Cependant, Prasad a fait valoir que l’insistance de l’administration Trump sur les excédents commerciaux et les droits de douane a conduit les États-Unis à adopter l’idée que la mondialisation était meilleure pour les autres pays que pour les États-Unis. En conséquence, a-t-il ajouté, les États-Unis, en particulier, s’aliènent leurs alliés et, dans certains cas, s’aliènent les déficits budgétaires d’autres pays ou, dans le cas de la hausse des prix du pétrole, les États-Unis eux-mêmes.

Rôle américain dans l’intervention sur le marché pétrolier

Les États-Unis, pays riche et exportateur net de pétrole, sont prêts à mener une intervention pour redistribuer le pétrole mondial s’ils le souhaitent, a déclaré Semieniuk. Si les pays exportateurs de pétrole participent également, les États-Unis pourraient prendre la tête d’une coalition d’acheteurs. Les États-Unis ont atteint un excédent énergétique record de 9,3 quintillions d’unités thermiques en 2024, principalement grâce aux exportations de pétrole et de gaz naturel, générant un excédent commercial énergétique annualisé de près de 100 milliards de dollars.

Avec autant de liquidités, a soutenu Semieniuk, les États-Unis pourraient imposer un impôt sur les bénéfices excédentaires, soulignant que les sociétés pétrolières telles qu’ExxonMobil et Chevron continuent de réaliser des bénéfices, mais pas autant que l’année dernière, et qu’ils devraient augmenter à mesure que les prix du pétrole augmentent. Le sénateur démocrate Bernie Sanders a présenté en 2022 une loi qui imposerait une « taxe sur les bénéfices exceptionnels » de 95 % aux entreprises dont les revenus annuels dépassent 500 millions de dollars, rétablissant une taxe similaire introduite pendant la Seconde Guerre mondiale pour empêcher les entreprises privées de bénéficier de la guerre.

« Les Etats-Unis ne sont pas le pays le plus touché en dehors des prix, mais au moins il n’y a pas de pénurie. Nous n’avons pas à nous soucier de savoir si les tracteurs seront encore capables de transporter la récolte », a déclaré Semieniuk. « D’autres pays sont actuellement dans une situation bien pire. »

Ces taxes sur les bénéfices excédentaires ne sont pas toujours aussi efficaces que l’espèrent leurs partisans. De 2022 à 2024, l’Union européenne a collecté environ 26 milliards de dollars grâce aux impôts exceptionnels, soit bien moins que les 140 milliards de dollars de revenus de projets issus de ces initiatives.
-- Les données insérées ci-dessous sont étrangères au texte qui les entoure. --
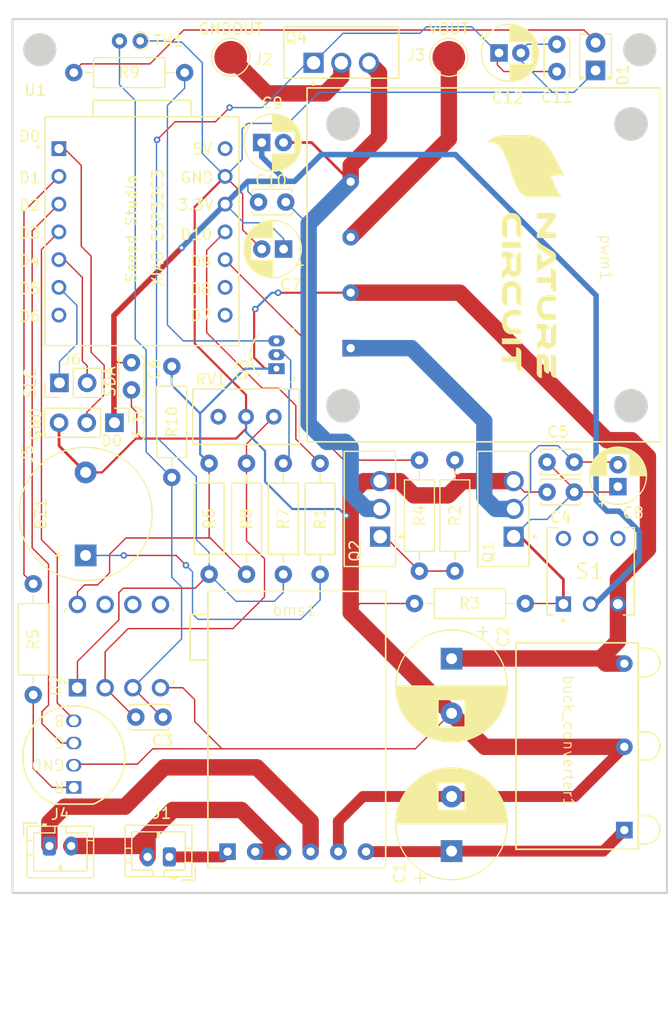
<source format=kicad_pcb>
(kicad_pcb
	(version 20240108)
	(generator "pcbnew")
	(generator_version "8.0")
	(general
		(thickness 1.6)
		(legacy_teardrops no)
	)
	(paper "A4")
	(layers
		(0 "F.Cu" signal)
		(31 "B.Cu" signal)
		(32 "B.Adhes" user "B.Adhesive")
		(33 "F.Adhes" user "F.Adhesive")
		(34 "B.Paste" user)
		(35 "F.Paste" user)
		(36 "B.SilkS" user "B.Silkscreen")
		(37 "F.SilkS" user "F.Silkscreen")
		(38 "B.Mask" user)
		(39 "F.Mask" user)
		(40 "Dwgs.User" user "User.Drawings")
		(41 "Cmts.User" user "User.Comments")
		(42 "Eco1.User" user "User.Eco1")
		(43 "Eco2.User" user "User.Eco2")
		(44 "Edge.Cuts" user)
		(45 "Margin" user)
		(46 "B.CrtYd" user "B.Courtyard")
		(47 "F.CrtYd" user "F.Courtyard")
		(48 "B.Fab" user)
		(49 "F.Fab" user)
		(50 "User.1" user)
		(51 "User.2" user)
		(52 "User.3" user)
		(53 "User.4" user)
		(54 "User.5" user)
		(55 "User.6" user)
		(56 "User.7" user)
		(57 "User.8" user)
		(58 "User.9" user)
	)
	(setup
		(pad_to_mask_clearance 0)
		(allow_soldermask_bridges_in_footprints no)
		(pcbplotparams
			(layerselection 0x00010fc_ffffffff)
			(plot_on_all_layers_selection 0x0000000_00000000)
			(disableapertmacros no)
			(usegerberextensions yes)
			(usegerberattributes no)
			(usegerberadvancedattributes no)
			(creategerberjobfile no)
			(dashed_line_dash_ratio 12.000000)
			(dashed_line_gap_ratio 3.000000)
			(svgprecision 4)
			(plotframeref no)
			(viasonmask no)
			(mode 1)
			(useauxorigin no)
			(hpglpennumber 1)
			(hpglpenspeed 20)
			(hpglpendiameter 15.000000)
			(pdf_front_fp_property_popups yes)
			(pdf_back_fp_property_popups yes)
			(dxfpolygonmode yes)
			(dxfimperialunits yes)
			(dxfusepcbnewfont yes)
			(psnegative no)
			(psa4output no)
			(plotreference yes)
			(plotvalue no)
			(plotfptext yes)
			(plotinvisibletext no)
			(sketchpadsonfab no)
			(subtractmaskfromsilk yes)
			(outputformat 1)
			(mirror no)
			(drillshape 0)
			(scaleselection 1)
			(outputdirectory "gerber/")
		)
	)
	(net 0 "")
	(net 1 "GND")
	(net 2 "Net-(LED1-GREEN)")
	(net 3 "Net-(LED1-RED)")
	(net 4 "Net-(LED1-BLUE)")
	(net 5 "GNDOUT")
	(net 6 "VOUT")
	(net 7 "unconnected-(S1-Pad4)")
	(net 8 "VOUT-3.3")
	(net 9 "unconnected-(S1-Pad5)")
	(net 10 "unconnected-(S1-Pad6)")
	(net 11 "Net-(C3-Pad2)")
	(net 12 "ESP32-3.3V")
	(net 13 "unconnected-(U1-RX_D7-Pad8)")
	(net 14 "Net-(U1-D10)")
	(net 15 "Net-(U1-D9)")
	(net 16 "D0")
	(net 17 "unconnected-(U1-D8-Pad9)")
	(net 18 "unconnected-(U1-VUSB-Pad14)")
	(net 19 "Net-(U1-D1)")
	(net 20 "SLC")
	(net 21 "unconnected-(U1-TX_D6-Pad7)")
	(net 22 "SDA")
	(net 23 "Net-(BZ1-+)")
	(net 24 "Net-(pwm1-GNDIN)")
	(net 25 "BAT")
	(net 26 "VIN")
	(net 27 "VOUT-5")
	(net 28 "Net-(Q2-Pad1)")
	(net 29 "Net-(C3-Pad1)")
	(net 30 "Net-(Q3-C)")
	(net 31 "Net-(Q3-B)")
	(net 32 "Net-(pwm1-GNDOUT)")
	(net 33 "Net-(D1-A)")
	(net 34 "unconnected-(RV1-Pad3)")
	(net 35 "Net-(C4-Pad1)")
	(net 36 "Net-(C11-Pad1)")
	(footprint "Capacitor_THT:CP_Radial_D5.0mm_P2.00mm" (layer "F.Cu") (at 124.85 65.75 180))
	(footprint "Capacitor_THT:CP_Radial_D5.0mm_P2.00mm" (layer "F.Cu") (at 122.844888 56))
	(footprint "Capacitor_THT:CP_Radial_D5.0mm_P2.00mm" (layer "F.Cu") (at 144.6 47.8))
	(footprint "PWM_regulator_2A:PWM_regulator_2A" (layer "F.Cu") (at 127 51 -90))
	(footprint "Resistor_THT:R_Axial_DIN0207_L6.3mm_D2.5mm_P10.16mm_Horizontal" (layer "F.Cu") (at 124.825 95.53 90))
	(footprint "Connector_JST:JST_PH_B2B-PH-K_1x02_P2.00mm_Vertical" (layer "F.Cu") (at 114.3806 121.4 180))
	(footprint "LED_THT:LED_D2.0mm_W4.0mm_H2.8mm_FlatTop" (layer "F.Cu") (at 153.45 49.4 90))
	(footprint "footprints:RGB_LED" (layer "F.Cu") (at 105.614747 110.466574 90))
	(footprint "Resistor_THT:R_Axial_DIN0207_L6.3mm_D2.5mm_P10.16mm_Horizontal" (layer "F.Cu") (at 140.55 85.07 -90))
	(footprint "TestPoint:TestPoint_Pad_D3.0mm" (layer "F.Cu") (at 140 48.2))
	(footprint "IRLZ44N:IRLZ44N" (layer "F.Cu") (at 132.76 89.54 90))
	(footprint "Capacitor_THT:C_Disc_D3.4mm_W2.1mm_P2.50mm" (layer "F.Cu") (at 125.05 61.45 180))
	(footprint "Potentiometer_THT:Potentiometer_Bourns_3296W_Vertical" (layer "F.Cu") (at 123.95 81.1))
	(footprint "Connector_JST:JST_PH_B2B-PH-K_1x02_P2.00mm_Vertical" (layer "F.Cu") (at 103.3806 120.4))
	(footprint "Buzzer_Beeper:Buzzer_12x9.5RM7.6" (layer "F.Cu") (at 106.7 93.8 90))
	(footprint "Capacitor_THT:C_Disc_D3.4mm_W2.1mm_P2.50mm" (layer "F.Cu") (at 149 85.25))
	(footprint "Resistor_THT:R_Axial_DIN0204_L3.6mm_D1.6mm_P1.90mm_Vertical" (layer "F.Cu") (at 111.705 46.7 180))
	(footprint "Connector_PinHeader_2.54mm:PinHeader_1x02_P2.54mm_Vertical" (layer "F.Cu") (at 104.3 78 90))
	(footprint "Resistor_THT:R_Axial_DIN0207_L6.3mm_D2.5mm_P10.16mm_Horizontal" (layer "F.Cu") (at 128.2 85.37 -90))
	(footprint "digikey-footprints:TO-92-3" (layer "F.Cu") (at 124.2 76.7 90))
	(footprint "Capacitor_THT:C_Disc_D3.4mm_W2.1mm_P2.50mm" (layer "F.Cu") (at 110.9 76.15 -90))
	(footprint "Resistor_THT:R_Axial_DIN0207_L6.3mm_D2.5mm_P10.16mm_Horizontal" (layer "F.Cu") (at 137.3 95.235 90))
	(footprint "Resistor_THT:R_Axial_DIN0207_L6.3mm_D2.5mm_P10.16mm_Horizontal" (layer "F.Cu") (at 118.025 95.525 90))
	(footprint "Capacitor_THT:C_Disc_D3.4mm_W2.1mm_P2.50mm" (layer "F.Cu") (at 149.9 49.5 90))
	(footprint "Resistor_THT:R_Axial_DIN0207_L6.3mm_D2.5mm_P10.16mm_Horizontal" (layer "F.Cu") (at 136.85 98.2))
	(footprint "Battery_module_MH-CD42_THT:MH_CD42_Charge_Discharge_Module"
		(layer "F.Cu")
		(uuid "77b1e160-43b8-415e-b36c-cae358c0c606")
		(at 117.9094 122.3865)
		(property "Reference" "bms1"
			(at 7.9248 -23.5865 0)
			(unlocked yes)
			(layer "F.SilkS")
			(uuid "89b67e5e-2680-4504-9da9-26b855cfcf93")
			(effects
				(font
					(size 1 1)
					(thickness 0.1)
				)
			)
		)
		(property "Value" "~"
			(at 0 0 0)
			(unlocked yes)
			(layer "F.Fab")
			(uuid "5b77857d-360f-49ad-87e7-e5ca856ba6b7")
			(effects
				(font
					(size 1 1)
					(thickness 0.15)
				)
			)
		)
		(property "Footprint" "Battery_module_MH-CD42_THT:MH_CD42_Charge_Discharge_Module"
			(at 0.0762 -16.6304 0)
			(unlocked yes)
			(layer "F.Fab")
			(hide yes)
			(uuid "aa0f7d4f-03d2-41b4-8020-a5e4545894fa")
			(effects
				(font
					(size 1 1)
					(thickness 0.15)
				)
			)
		)
		(property "Datasheet" ""
			(at 0.0762 -16.6304 0)
			(unlocked yes)
			(layer "F.Fab")
			(hide yes)
			(uuid "e07ddcd5-345b-489c-a30e-1a4c808f44d1")
			(effects
				(font
					(size 1 1)
					(thickness 0.15)
				)
			)
		)
		(property "Description" ""
			(at 0.0762 -16.6304 0)
			(unlocked yes)
			(layer "F.Fab")
			(hide yes)
			(uuid "fa6ee3f3-c9d7-4b26-b4e9-e8ae09d1e701")
			(effects
				(font
					(size 1 1)
					(thickness 0.15)
				)
			)
		)
		(path "/1680b71c-25c6-45cb-be3e-93c9ec758f83")
		(sheetname "Root")
		(sheetfile "LED-board-PWM.kicad_sch")
		(attr through_hole)
		(fp_line
			(start -1.6256 -18.9992)
			(end -1.6256 -23.1902)
			(stroke
				(width 0.15)
				(type default)
			)
			(layer "F.SilkS")
			(uuid "330a8a4a-2f17-48ad-9ad6-86ac16c82928")
		)
		(fp_line
			(start -0.0127 -19)
			(end -1.6256 -19)
			(stroke
				(width 0.15)
				(type default)
			)
			(layer "F.SilkS")
			(uuid "2b45c73c-ef1e-4129-aa65-80def990d2f0")
		)
		(fp_line
			(start 0 -23.1902)
			(end -1.6256 -23.1902)
			(stroke
				(width 0.15)
				(type default)
			)
			(layer "F.SilkS")
			(uuid "ed3e2e72-3495-4e2c-ae45-6e9469520603")
		)
		(fp_rect
			(start 0 -25.3)
			(end 16.3 0)
			(stroke
				(width 0.15)
				(type default)
			)
			(fill none)
			(layer "F.SilkS")
			(uuid "43df233d-5ffe-4a40-9413-183cd3081e04")
		)
		(fp_line
			(start -1.8288 -23.3934)
			(end -1.8288 -18.796)
			(stroke
				(width 0.05)
				(type default)
			)
			(layer "F.CrtYd")
			(uuid "d469b8cf-1cce-418f-8662-ca989437eb49")
		)
		(fp_line
			(start -1.8288 -18.796)
			(end -0.254 -18.796)
			(stroke
				(width 0.05)
				(type default)
			)
			(layer "F.CrtYd")
			(uuid "b767282b-a715-4ea0-b85c-bda6a9759dde")
		)
		(fp_line
			(start -0.254 -25.5016)
			(end 16.51 -25.5016)
			(stroke
				(width 0.05)
				(type default)
			)
			(layer "F.CrtYd")
			(uuid "0c4a7b35-ab95-45c1-8c53-4c104644112c")
		)
		(fp_line
			(start -0.254 -23.3934)
			(end -1.8288 -23.3934)
			(stroke
				(width 0.05)
				(type default)
			)
			(layer "F.CrtYd")
			(uuid "a48e696a-46fa-42e9-80f6-c16b804a815f")
		)
		(fp_line
			(start -0.254 -23.3934)
			(end -0.254 -25.5016)
			(stroke
				(width 0.05)
				(type default)
			)
			(layer "F.CrtYd")
			(uuid "4a28738b-7c1a-4bae-bb0d-061f9a3f13d9")
		)
		(fp_line
			(start -0.254 -18.796)
			(end -0.254 0.2286)
			(stroke
				(width 0.05)
				(type default)
			)
			(layer "F.CrtYd")
			(uuid "f3a3a86c-044f-4a39-9c22-5e4b7470abc3")
		)
		(fp_line
			(start -0.254 0.2286)
			(end 16.51 0.2286)
			(stroke
				(width 0.05)
				(type default)
			)
			(layer "F.CrtYd")
			(uuid "a707209f-e10c-400f-8766-4590b336ed66")
		)
		(fp_line
			(start 16.51 0.2286)
			(end 16.51 -25.5016)
			(stroke
				(width 0.05)
				(type default)
			)
			(layer "F.CrtYd")
			(uuid "7559c340-5cc6-4e7f-9181-39fb632f5a14")
		)
		(fp_text user "${REFERENCE}"
			(at 7.9906 -21.2865 0)
			(unlocked yes)
			(layer "F.Fab")
			(uuid "5ad0c262-5374-4e2e-abee-b506e729c384")
			(effects
				(font
					(size 1 1)
					(thickness 0.15)
				)
			)
		)
		(pad "1" thru_hole rect
			(at 1.8 -1.47)
			(size 1.524 1.524)
			(drill 0.762)
			(layers "*.Cu" "*.Mask")
			(remove_unused_layers no)
			(net 26 "VIN")
			(pinfunction "VIN")
			(pintype "power_in")
			(uuid "5a928375-98c4-4612-9f43-33baea75d5c7")
		)
		(pad "2" thru_hole circle
			(at 4.34 -1.47)
			(size 1.524 1.524)
			(drill 0.762)
			(layers "*.Cu" "*.Mask")
			(remove_unused_layers no)
			(net 1 "GND")
			(pinfunction "GND")
			(pintype "input")
			(uuid "9c7450fb-3aa3-4439-ab32-d77728887ce6")
		)
		(pad "3" thru_hole circle
			(at
... [321091 chars truncated]
</source>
Dans ce contexte, la proposition de Semieniuk est tout à fait pertinente. L’OPEP a passé 65 ans à prouver que les cartels nationaux peuvent remodeler les marchés mondiaux de l’énergie. Sa question est de savoir si le monde de la consommation a la volonté politique de faire de même.

« Je pense que le moment est peut-être venu de réfléchir à des solutions créatives et à des moyens de soulager les souffrances des gens ordinaires », a-t-il déclaré.